Injecting squeezed light into interferometers allows for higher sensitivity to weak signals that would be unable to be classically detected. A practical application of quantum sensing is realized in gravitational wave sensing. Gravitational wave detectors, such as LIGO, utilize squeezed light to measure signals below the standard quantum limit. Squeezed light has also been used to detect signals below the standard quantum limit in plasmonic sensors and atomic force microscopy.

===Uses of projection noise removal===
Quantum sensing also has the capability to overcome resolution limits, where current issues of vanishing distinguishability between two close frequencies can be overcome by making the projection noise vanish. The diminishing projection noise has direct applications in communication protocols and nano-Nuclear Magnetic Resonance.

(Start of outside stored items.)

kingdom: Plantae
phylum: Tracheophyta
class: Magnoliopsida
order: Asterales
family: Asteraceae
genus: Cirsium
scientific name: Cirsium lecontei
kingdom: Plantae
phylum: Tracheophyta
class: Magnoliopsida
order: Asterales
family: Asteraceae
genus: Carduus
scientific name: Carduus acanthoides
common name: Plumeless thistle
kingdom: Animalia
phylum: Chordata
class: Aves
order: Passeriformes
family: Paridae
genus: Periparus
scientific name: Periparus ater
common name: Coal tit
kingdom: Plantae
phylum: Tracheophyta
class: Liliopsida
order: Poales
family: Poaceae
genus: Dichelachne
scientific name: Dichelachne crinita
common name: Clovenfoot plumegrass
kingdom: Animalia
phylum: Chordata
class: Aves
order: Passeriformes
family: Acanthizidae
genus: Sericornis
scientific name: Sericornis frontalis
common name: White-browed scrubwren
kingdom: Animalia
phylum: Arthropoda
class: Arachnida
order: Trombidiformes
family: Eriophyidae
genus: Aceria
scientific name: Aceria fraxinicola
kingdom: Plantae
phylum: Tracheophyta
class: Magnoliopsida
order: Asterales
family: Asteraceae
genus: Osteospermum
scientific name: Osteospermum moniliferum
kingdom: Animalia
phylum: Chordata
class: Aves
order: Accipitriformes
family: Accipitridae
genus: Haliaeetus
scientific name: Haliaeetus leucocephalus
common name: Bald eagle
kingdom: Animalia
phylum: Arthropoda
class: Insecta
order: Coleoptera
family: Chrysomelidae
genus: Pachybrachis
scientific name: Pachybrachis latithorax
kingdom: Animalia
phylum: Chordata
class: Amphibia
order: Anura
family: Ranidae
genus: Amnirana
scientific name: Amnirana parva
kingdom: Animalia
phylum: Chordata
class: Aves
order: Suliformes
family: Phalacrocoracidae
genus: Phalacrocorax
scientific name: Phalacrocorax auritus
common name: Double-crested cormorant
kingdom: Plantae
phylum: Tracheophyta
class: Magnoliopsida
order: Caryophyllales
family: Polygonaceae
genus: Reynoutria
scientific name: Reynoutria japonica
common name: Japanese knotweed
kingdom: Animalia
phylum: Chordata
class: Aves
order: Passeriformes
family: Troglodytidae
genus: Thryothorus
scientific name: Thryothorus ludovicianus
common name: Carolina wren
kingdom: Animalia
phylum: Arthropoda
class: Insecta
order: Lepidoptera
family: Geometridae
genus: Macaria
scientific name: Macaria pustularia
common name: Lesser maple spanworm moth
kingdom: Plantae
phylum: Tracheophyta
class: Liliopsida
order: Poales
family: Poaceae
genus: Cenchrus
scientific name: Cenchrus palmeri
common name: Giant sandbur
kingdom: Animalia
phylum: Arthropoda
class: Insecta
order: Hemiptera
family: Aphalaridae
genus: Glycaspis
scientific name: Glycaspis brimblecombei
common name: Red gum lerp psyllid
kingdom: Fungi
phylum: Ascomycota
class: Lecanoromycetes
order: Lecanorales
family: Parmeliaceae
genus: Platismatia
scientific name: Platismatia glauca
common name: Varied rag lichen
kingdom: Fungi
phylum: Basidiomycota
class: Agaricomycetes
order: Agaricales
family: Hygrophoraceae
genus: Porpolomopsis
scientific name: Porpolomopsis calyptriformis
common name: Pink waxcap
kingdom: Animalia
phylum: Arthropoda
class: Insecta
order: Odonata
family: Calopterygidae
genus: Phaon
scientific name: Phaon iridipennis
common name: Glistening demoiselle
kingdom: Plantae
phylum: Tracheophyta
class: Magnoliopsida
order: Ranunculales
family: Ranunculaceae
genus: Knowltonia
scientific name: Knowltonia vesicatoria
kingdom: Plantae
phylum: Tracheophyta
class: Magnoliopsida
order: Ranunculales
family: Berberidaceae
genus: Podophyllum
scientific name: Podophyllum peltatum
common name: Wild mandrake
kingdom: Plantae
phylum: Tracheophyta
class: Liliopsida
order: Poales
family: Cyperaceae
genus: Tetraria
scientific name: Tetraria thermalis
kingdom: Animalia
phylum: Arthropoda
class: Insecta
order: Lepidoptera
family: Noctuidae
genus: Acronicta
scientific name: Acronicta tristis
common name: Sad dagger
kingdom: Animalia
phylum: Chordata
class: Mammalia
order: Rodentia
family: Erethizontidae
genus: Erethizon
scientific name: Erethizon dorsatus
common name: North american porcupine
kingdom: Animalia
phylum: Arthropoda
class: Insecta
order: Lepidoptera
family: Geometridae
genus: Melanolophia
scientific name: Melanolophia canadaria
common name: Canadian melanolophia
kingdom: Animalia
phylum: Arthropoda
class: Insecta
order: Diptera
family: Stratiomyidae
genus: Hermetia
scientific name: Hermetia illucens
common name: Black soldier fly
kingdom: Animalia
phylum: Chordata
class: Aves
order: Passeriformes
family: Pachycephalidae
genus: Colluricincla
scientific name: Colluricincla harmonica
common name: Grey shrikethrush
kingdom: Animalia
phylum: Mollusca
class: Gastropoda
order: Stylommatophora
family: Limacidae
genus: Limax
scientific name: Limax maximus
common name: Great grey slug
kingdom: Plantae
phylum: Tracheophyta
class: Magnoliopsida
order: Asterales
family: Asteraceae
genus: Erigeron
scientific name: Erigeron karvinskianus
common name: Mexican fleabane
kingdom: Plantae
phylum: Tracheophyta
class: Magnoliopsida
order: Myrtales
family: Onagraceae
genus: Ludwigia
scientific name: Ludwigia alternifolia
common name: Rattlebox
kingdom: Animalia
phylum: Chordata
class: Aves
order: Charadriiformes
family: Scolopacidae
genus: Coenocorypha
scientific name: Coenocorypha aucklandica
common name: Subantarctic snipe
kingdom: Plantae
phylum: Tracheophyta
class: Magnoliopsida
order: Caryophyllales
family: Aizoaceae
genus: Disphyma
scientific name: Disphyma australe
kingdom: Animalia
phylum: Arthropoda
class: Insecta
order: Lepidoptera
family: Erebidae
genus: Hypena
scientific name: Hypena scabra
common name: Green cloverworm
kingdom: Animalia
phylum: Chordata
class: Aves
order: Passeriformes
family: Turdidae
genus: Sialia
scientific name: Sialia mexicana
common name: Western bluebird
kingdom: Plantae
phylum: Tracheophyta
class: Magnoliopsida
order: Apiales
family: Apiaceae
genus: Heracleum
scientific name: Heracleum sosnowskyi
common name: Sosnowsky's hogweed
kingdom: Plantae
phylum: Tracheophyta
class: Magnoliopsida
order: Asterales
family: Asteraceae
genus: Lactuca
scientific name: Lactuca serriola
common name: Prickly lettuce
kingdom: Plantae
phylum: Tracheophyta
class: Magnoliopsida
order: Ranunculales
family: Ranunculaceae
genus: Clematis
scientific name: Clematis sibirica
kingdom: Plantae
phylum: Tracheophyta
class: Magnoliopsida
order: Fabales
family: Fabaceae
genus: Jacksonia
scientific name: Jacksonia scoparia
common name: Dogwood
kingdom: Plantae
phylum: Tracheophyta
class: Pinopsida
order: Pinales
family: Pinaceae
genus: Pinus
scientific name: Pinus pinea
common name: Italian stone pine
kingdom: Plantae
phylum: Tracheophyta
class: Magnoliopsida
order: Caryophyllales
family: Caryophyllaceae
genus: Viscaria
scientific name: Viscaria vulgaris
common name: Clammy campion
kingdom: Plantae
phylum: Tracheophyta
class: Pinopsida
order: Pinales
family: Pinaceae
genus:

===Other uses of entanglement===
Entanglement can be used to improve upon existing atomic clocks or create more sensitive magnetometers.

===Quantum radars===
Quantum radar is also an active area of research. Current classical radars can interrogate many target bins while quantum radars are limited to a single polarization or range. A proof-of-concept quantum radar or quantum illuminator using quantum entangled microwaves was able to detect low reflectivity objects at room-temperature – such may be useful for improved radar systems, security scanners and medical imaging systems.

===Neuroimaging===
In neuroimaging, the first quantum brain scanner uses magnetic imaging and could become a novel whole-brain scanning approach.

===Gravity cartography of subterraneans===
Quantum gravity-gradiometers that could be used to 'gravity cartography' and investigate subterraneans are also in development.